Source text -

** Start **

Paging in Operating System

Segmentation permits the physical address space of a process to be non contiguous. Paging is another memory-management scheme that offers this advantage. However, paging avoids external fragmentation and the need for compaction, whereas segmentation does not.

It also solves the considerable problem of fitting memory chunks of varying sizes onto the backing store. Most memory-management schemes used before the introduction of paging suffered from this problem.

The problem arises because, when code fragments or data residing in main memory need to be swapped out, space must be found on the backing store. The backing store has the same fragmentation problems discussed in connection with main memory, but access is much slower, so compaction is impossible.

Because of its advantages over earlier methods, paging in its various forms is used in most operating systems, from those for mainframes through those for smartphones. Paging is implemented through cooperation between the operating system and the computer hardware.

** End **

Extracted records -
** Start **

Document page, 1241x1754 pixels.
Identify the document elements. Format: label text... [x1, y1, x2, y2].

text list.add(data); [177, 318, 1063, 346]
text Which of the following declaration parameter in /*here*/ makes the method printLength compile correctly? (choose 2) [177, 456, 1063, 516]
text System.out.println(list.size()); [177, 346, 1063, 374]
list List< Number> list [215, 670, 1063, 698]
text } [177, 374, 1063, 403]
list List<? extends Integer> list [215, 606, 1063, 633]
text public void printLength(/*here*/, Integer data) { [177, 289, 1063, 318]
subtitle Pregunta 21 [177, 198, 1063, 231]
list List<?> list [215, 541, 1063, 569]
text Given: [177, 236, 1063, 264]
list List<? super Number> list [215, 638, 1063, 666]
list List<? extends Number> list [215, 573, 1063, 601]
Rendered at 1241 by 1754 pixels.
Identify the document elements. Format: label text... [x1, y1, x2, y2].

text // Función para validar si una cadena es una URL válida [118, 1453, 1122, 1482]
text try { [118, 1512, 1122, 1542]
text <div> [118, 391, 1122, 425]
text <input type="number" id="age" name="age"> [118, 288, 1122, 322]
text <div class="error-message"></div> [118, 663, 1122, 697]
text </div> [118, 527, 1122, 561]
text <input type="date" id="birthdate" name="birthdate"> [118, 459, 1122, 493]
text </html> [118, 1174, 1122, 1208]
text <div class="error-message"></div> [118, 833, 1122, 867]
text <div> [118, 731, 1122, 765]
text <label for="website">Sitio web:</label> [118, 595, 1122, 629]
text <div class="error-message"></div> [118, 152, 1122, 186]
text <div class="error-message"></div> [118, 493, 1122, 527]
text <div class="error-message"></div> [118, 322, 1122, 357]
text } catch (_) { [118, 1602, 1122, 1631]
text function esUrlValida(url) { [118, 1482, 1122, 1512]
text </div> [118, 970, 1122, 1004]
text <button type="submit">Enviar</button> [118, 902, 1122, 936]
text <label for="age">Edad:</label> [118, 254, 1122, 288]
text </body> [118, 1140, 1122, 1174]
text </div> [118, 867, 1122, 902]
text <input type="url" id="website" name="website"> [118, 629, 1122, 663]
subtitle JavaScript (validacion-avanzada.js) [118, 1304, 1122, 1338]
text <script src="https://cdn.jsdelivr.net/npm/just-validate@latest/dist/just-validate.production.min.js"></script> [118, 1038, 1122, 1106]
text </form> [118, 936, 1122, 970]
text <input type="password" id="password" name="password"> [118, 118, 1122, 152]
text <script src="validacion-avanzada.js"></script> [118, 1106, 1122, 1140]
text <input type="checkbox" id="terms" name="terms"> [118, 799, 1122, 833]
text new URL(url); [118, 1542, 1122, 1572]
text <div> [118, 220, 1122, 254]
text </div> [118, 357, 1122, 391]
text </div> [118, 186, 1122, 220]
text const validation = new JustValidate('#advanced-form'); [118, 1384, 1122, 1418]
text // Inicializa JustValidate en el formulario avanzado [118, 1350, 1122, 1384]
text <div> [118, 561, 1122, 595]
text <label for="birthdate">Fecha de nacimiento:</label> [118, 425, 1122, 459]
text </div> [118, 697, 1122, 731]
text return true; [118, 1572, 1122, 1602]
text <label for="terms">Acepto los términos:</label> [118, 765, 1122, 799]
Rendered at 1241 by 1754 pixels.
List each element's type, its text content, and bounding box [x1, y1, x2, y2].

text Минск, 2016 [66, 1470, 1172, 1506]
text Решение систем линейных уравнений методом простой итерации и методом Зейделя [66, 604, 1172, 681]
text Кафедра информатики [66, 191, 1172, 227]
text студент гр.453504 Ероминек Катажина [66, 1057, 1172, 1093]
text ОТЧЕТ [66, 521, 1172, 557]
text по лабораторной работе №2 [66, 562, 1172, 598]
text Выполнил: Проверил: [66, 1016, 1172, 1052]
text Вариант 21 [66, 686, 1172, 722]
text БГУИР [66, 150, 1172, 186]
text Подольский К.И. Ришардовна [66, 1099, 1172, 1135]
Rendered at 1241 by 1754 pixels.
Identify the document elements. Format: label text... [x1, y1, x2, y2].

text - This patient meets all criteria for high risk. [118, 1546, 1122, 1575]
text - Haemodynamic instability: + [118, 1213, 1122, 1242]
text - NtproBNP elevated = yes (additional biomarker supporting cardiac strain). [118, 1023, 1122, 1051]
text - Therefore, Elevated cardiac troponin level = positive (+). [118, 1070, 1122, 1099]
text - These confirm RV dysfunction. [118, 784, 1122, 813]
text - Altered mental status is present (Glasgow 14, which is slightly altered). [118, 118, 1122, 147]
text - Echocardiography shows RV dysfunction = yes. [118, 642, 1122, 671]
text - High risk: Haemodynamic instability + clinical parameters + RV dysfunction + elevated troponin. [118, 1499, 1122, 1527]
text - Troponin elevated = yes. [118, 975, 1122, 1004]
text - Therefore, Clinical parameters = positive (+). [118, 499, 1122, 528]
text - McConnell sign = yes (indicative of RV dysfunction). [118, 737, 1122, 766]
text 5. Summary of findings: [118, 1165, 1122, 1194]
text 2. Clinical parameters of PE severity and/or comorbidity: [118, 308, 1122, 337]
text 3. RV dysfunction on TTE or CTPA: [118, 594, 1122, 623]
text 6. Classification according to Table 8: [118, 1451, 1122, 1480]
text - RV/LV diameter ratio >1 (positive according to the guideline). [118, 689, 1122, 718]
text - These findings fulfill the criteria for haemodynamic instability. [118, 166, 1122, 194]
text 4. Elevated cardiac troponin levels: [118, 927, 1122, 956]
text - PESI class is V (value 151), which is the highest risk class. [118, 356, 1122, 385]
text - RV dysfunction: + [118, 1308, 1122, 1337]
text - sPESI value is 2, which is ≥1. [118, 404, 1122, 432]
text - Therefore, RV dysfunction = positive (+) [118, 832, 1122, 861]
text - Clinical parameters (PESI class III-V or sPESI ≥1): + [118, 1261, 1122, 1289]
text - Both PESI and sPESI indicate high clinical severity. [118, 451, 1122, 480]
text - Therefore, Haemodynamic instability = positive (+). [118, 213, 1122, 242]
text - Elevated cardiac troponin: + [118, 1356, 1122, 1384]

** End **

What to work on -
(1) According to the paging passage, what does paging avoid that segmentation does not?
(2) Go on with the paging passage, picking up after its final sentence.
The rows have no connection to the paging passage.

Response list -
(1) External fragmentation and the need for compaction.

(2)
Basic Method

The basic method for implementing paging involves breaking physical memory into fixed-sized blocks called frames and breaking logical memory into blocks of the same size called pages. When a process is to be executed, its pages are loaded into any available memory frames from their source (a file system or the backing store). The backing store is divided into fixed-sized blocks that are the same size as the memory frames or clusters of multiple frames.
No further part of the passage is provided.